--- Extract Enclosed Below ---

Al Qaeda’s second in command, Al-Zawahiri, has been fighting alongside Islamic extremists since the 1970s and has been associated with bin Laden since the 1980s, when the two fought together in the war against the Soviets in Afghanistan. The 52-year-old Egyptian-born physician helped found the Egyptian Islamic Jihad, the group that assassinated Egyptian President Anwar Sadat in 1981, serving three years in prison after being one of hundreds rounded up for their roles in that plot. After his release, he remained the head of Islamic Jihad but left Egypt for Afghanistan, where he joined forces with bin Laden and Al Qaeda. Since then, he’s been blamed for a number of acts of terror, from the 1998 U.S. embassy bombings in Africa to the September 11 attacks.
Bruce Hoffman has been studying terrorism for about as long as Al-Zawahiri has been involved in it. Hoffman, 49, is currently the director of the Washington office of the RAND Corporation, a nonprofit research institution. The founding director of the well-known center for the study of terrorism at Scotland’s University of St. Andrews, he is also the editor in chief of Studies in Conflict and Terrorism and the author of two books on the subject. NEWSWEEK’s Jennifer Barrett spoke to Hoffman about the significance of Al-Zawahiri’s possible capture. Excerpts:
NEWSWEEK: How important is it to find Al-Zawahiri?
Bruce Hoffman: It’s enormously important in two dimensions. It’s certainly important symbolically because he is at the head of one of the world’s most heinous terrorist organizations. And, after September 11, we put a price on his head as well as the other senior leaders and bin Laden’s, and in essence swore to bring them to justice.
What effect would this have on bin Laden and Al Qaeda?
Operationally, it will have a big effect. Zawahiri had enormous influence over the movement and was central to its transformation from a mostly regional group with a very discreet agenda to its transformation after the merger with Egyptian Islamic Jihad into a transnational movement with a global agenda. But that said, the impact two years ago of apprehending Zawahiri might have had more of a practical impact than it would now. Given now, as we see in Madrid, we face the terror threat of many Al Qaedas–not just one.

--- End of Enclosed Extract ---
--- Data block Enclosed Below ---

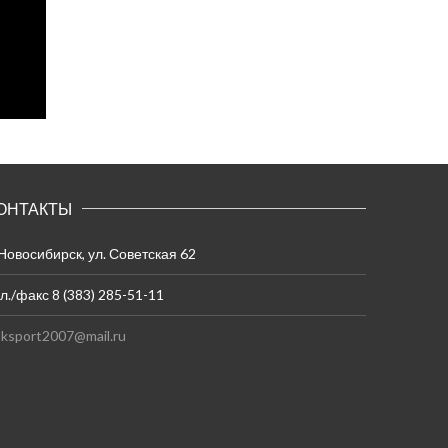
ОНТАКТЫ
 Новосибирск, ул. Советская 62
л./факс 8 (383) 285-51-11
ksport2007@mail.ru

--- End of Enclosed Data block ---

• _Things to do_
A: In the interview about Al-Zawahiri, what position does Bruce Hoffman hold at the RAND Corporation?
B: Carry on the interview about Al-Zawahiri from its final sentence.
The listing is separate material and is unrelated to the interview about Al-Zawahiri.

• _Numbered responses_
A: He is the director of its Washington office.

B:
Al-Zawahiri reportedly played a critical role in consolidating Al Qaeda’s alliances with other terror groups. How widespread is his influence?
I think it was very widespread. It was this transformation of Al Qaeda into a global terrorist movement, predicated upon affiliates and associated groups and forging some bonds, no matter how loose, with them.
Now that the bonds have been established, would his removal have less effect on those groups’ operations?
We can’t say that these other groups wouldn’t have surfaced if he had been caught. But he and bin Laden built a movement they intend will outlive them, that would have a longevity beyond their lives. Two years ago that process was much more inchoate.
What about the effects on Al Qaeda itself?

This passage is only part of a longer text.